Collected data:
++++++
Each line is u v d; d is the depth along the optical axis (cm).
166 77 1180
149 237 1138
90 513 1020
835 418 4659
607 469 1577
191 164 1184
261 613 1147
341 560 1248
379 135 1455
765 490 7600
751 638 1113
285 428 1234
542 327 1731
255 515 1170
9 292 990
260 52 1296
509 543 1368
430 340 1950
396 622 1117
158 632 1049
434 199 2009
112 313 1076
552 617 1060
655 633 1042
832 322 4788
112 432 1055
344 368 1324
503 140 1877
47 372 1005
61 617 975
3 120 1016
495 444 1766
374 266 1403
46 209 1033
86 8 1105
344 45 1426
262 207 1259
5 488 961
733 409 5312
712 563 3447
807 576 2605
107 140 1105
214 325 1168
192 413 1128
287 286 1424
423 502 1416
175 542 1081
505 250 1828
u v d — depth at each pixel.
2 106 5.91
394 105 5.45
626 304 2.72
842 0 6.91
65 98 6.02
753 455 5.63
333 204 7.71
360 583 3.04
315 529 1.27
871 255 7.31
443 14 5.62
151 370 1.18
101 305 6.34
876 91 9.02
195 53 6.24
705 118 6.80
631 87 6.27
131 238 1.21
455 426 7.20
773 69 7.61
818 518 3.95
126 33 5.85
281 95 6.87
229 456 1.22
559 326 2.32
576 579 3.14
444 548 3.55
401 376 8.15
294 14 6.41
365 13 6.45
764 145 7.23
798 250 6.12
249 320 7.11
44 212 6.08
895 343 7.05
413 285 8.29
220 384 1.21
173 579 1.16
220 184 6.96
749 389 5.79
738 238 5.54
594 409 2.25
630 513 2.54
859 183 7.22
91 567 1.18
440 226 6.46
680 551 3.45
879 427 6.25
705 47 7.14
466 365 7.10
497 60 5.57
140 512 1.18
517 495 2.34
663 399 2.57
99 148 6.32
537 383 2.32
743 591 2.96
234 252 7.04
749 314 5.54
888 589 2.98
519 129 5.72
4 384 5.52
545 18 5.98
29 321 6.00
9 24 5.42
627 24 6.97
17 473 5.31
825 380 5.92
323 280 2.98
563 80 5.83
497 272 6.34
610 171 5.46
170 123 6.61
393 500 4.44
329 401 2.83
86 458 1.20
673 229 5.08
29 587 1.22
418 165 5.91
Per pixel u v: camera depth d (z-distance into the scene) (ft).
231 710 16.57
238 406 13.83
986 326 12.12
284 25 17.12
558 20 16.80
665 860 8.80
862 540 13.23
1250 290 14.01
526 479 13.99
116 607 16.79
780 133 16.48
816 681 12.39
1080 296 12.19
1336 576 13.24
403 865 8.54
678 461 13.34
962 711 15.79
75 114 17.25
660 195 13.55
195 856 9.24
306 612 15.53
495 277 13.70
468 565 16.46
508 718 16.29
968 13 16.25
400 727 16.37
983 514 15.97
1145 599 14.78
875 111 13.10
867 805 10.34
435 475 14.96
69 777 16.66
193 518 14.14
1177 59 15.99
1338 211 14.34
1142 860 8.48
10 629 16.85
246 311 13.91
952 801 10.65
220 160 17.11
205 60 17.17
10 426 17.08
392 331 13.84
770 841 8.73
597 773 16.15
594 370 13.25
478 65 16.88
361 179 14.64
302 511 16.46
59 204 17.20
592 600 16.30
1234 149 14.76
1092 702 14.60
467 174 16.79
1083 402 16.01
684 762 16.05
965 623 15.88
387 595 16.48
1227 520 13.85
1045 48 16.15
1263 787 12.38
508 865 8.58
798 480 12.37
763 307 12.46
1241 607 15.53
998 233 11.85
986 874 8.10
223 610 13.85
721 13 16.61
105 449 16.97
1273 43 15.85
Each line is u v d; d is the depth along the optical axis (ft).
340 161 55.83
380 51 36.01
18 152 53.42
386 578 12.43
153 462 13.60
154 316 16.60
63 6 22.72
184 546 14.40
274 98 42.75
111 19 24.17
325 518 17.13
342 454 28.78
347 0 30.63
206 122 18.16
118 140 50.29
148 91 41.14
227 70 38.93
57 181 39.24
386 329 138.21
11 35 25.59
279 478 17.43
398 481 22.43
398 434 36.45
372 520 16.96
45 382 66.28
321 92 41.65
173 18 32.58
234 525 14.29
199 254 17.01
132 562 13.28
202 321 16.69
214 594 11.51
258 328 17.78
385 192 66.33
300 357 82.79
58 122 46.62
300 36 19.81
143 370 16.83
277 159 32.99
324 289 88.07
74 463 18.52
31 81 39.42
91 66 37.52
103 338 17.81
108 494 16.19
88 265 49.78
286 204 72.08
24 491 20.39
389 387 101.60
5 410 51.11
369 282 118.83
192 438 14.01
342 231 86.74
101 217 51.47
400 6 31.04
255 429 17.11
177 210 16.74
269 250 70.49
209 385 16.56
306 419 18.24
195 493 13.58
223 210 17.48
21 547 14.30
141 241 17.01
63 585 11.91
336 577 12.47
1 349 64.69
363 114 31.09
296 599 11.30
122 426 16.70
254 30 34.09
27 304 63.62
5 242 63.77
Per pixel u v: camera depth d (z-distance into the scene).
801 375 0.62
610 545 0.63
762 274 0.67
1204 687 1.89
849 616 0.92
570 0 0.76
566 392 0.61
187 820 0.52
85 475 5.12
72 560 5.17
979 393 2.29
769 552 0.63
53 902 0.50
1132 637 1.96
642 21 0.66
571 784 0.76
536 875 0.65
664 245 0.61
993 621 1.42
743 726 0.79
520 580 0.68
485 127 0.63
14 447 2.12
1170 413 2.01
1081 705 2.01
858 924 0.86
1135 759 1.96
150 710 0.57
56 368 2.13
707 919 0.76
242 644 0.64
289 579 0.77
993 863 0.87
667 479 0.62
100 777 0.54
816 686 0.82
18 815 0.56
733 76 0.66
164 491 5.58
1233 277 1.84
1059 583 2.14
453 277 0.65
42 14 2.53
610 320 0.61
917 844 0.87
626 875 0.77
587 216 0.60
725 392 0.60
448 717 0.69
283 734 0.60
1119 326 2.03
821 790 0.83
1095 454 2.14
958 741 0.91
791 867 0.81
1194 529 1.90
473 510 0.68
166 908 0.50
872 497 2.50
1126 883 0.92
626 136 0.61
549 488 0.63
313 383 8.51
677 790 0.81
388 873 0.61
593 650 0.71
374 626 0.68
++++++
**Exercise details:**
The required output is the complete set of records, reproduced exactly.

**Response area:**
Each line is u v d; d is the depth along the optical axis (cm).
166 77 1180
149 237 1138
90 513 1020
835 418 4659
607 469 1577
191 164 1184
261 613 1147
341 560 1248
379 135 1455
765 490 7600
751 638 1113
285 428 1234
542 327 1731
255 515 1170
9 292 990
260 52 1296
509 543 1368
430 340 1950
396 622 1117
158 632 1049
434 199 2009
112 313 1076
552 617 1060
655 633 1042
832 322 4788
112 432 1055
344 368 1324
503 140 1877
47 372 1005
61 617 975
3 120 1016
495 444 1766
374 266 1403
46 209 1033
86 8 1105
344 45 1426
262 207 1259
5 488 961
733 409 5312
712 563 3447
807 576 2605
107 140 1105
214 325 1168
192 413 1128
287 286 1424
423 502 1416
175 542 1081
505 250 1828
u v d — depth at each pixel.
2 106 5.91
394 105 5.45
626 304 2.72
842 0 6.91
65 98 6.02
753 455 5.63
333 204 7.71
360 583 3.04
315 529 1.27
871 255 7.31
443 14 5.62
151 370 1.18
101 305 6.34
876 91 9.02
195 53 6.24
705 118 6.80
631 87 6.27
131 238 1.21
455 426 7.20
773 69 7.61
818 518 3.95
126 33 5.85
281 95 6.87
229 456 1.22
559 326 2.32
576 579 3.14
444 548 3.55
401 376 8.15
294 14 6.41
365 13 6.45
764 145 7.23
798 250 6.12
249 320 7.11
44 212 6.08
895 343 7.05
413 285 8.29
220 384 1.21
173 579 1.16
220 184 6.96
749 389 5.79
738 238 5.54
594 409 2.25
630 513 2.54
859 183 7.22
91 567 1.18
440 226 6.46
680 551 3.45
879 427 6.25
705 47 7.14
466 365 7.10
497 60 5.57
140 512 1.18
517 495 2.34
663 399 2.57
99 148 6.32
537 383 2.32
743 591 2.96
234 252 7.04
749 314 5.54
888 589 2.98
519 129 5.72
4 384 5.52
545 18 5.98
29 321 6.00
9 24 5.42
627 24 6.97
17 473 5.31
825 380 5.92
323 280 2.98
563 80 5.83
497 272 6.34
610 171 5.46
170 123 6.61
393 500 4.44
329 401 2.83
86 458 1.20
673 229 5.08
29 587 1.22
418 165 5.91
Per pixel u v: camera depth d (z-distance into the scene) (ft).
231 710 16.57
238 406 13.83
986 326 12.12
284 25 17.12
558 20 16.80
665 860 8.80
862 540 13.23
1250 290 14.01
526 479 13.99
116 607 16.79
780 133 16.48
816 681 12.39
1080 296 12.19
1336 576 13.24
403 865 8.54
678 461 13.34
962 711 15.79
75 114 17.25
660 195 13.55
195 856 9.24
306 612 15.53
495 277 13.70
468 565 16.46
508 718 16.29
968 13 16.25
400 727 16.37
983 514 15.97
1145 599 14.78
875 111 13.10
867 805 10.34
435 475 14.96
69 777 16.66
193 518 14.14
1177 59 15.99
1338 211 14.34
1142 860 8.48
10 629 16.85
246 311 13.91
952 801 10.65
220 160 17.11
205 60 17.17
10 426 17.08
392 331 13.84
770 841 8.73
597 773 16.15
594 370 13.25
478 65 16.88
361 179 14.64
302 511 16.46
59 204 17.20
592 600 16.30
1234 149 14.76
1092 702 14.60
467 174 16.79
1083 402 16.01
684 762 16.05
965 623 15.88
387 595 16.48
1227 520 13.85
1045 48 16.15
1263 787 12.38
508 865 8.58
798 480 12.37
763 307 12.46
1241 607 15.53
998 233 11.85
986 874 8.10
223 610 13.85
721 13 16.61
105 449 16.97
1273 43 15.85
Each line is u v d; d is the depth along the optical axis (ft).
340 161 55.83
380 51 36.01
18 152 53.42
386 578 12.43
153 462 13.60
154 316 16.60
63 6 22.72
184 546 14.40
274 98 42.75
111 19 24.17
325 518 17.13
342 454 28.78
347 0 30.63
206 122 18.16
118 140 50.29
148 91 41.14
227 70 38.93
57 181 39.24
386 329 138.21
11 35 25.59
279 478 17.43
398 481 22.43
398 434 36.45
372 520 16.96
45 382 66.28
321 92 41.65
173 18 32.58
234 525 14.29
199 254 17.01
132 562 13.28
202 321 16.69
214 594 11.51
258 328 17.78
385 192 66.33
300 357 82.79
58 122 46.62
300 36 19.81
143 370 16.83
277 159 32.99
324 289 88.07
74 463 18.52
31 81 39.42
91 66 37.52
103 338 17.81
108 494 16.19
88 265 49.78
286 204 72.08
24 491 20.39
389 387 101.60
5 410 51.11
369 282 118.83
192 438 14.01
342 231 86.74
101 217 51.47
400 6 31.04
255 429 17.11
177 210 16.74
269 250 70.49
209 385 16.56
306 419 18.24
195 493 13.58
223 210 17.48
21 547 14.30
141 241 17.01
63 585 11.91
336 577 12.47
1 349 64.69
363 114 31.09
296 599 11.30
122 426 16.70
254 30 34.09
27 304 63.62
5 242 63.77
Per pixel u v: camera depth d (z-distance into the scene).
801 375 0.62
610 545 0.63
762 274 0.67
1204 687 1.89
849 616 0.92
570 0 0.76
566 392 0.61
187 820 0.52
85 475 5.12
72 560 5.17
979 393 2.29
769 552 0.63
53 902 0.50
1132 637 1.96
642 21 0.66
571 784 0.76
536 875 0.65
664 245 0.61
993 621 1.42
743 726 0.79
520 580 0.68
485 127 0.63
14 447 2.12
1170 413 2.01
1081 705 2.01
858 924 0.86
1135 759 1.96
150 710 0.57
56 368 2.13
707 919 0.76
242 644 0.64
289 579 0.77
993 863 0.87
667 479 0.62
100 777 0.54
816 686 0.82
18 815 0.56
733 76 0.66
164 491 5.58
1233 277 1.84
1059 583 2.14
453 277 0.65
42 14 2.53
610 320 0.61
917 844 0.87
626 875 0.77
587 216 0.60
725 392 0.60
448 717 0.69
283 734 0.60
1119 326 2.03
821 790 0.83
1095 454 2.14
958 741 0.91
791 867 0.81
1194 529 1.90
473 510 0.68
166 908 0.50
872 497 2.50
1126 883 0.92
626 136 0.61
549 488 0.63
313 383 8.51
677 790 0.81
388 873 0.61
593 650 0.71
374 626 0.68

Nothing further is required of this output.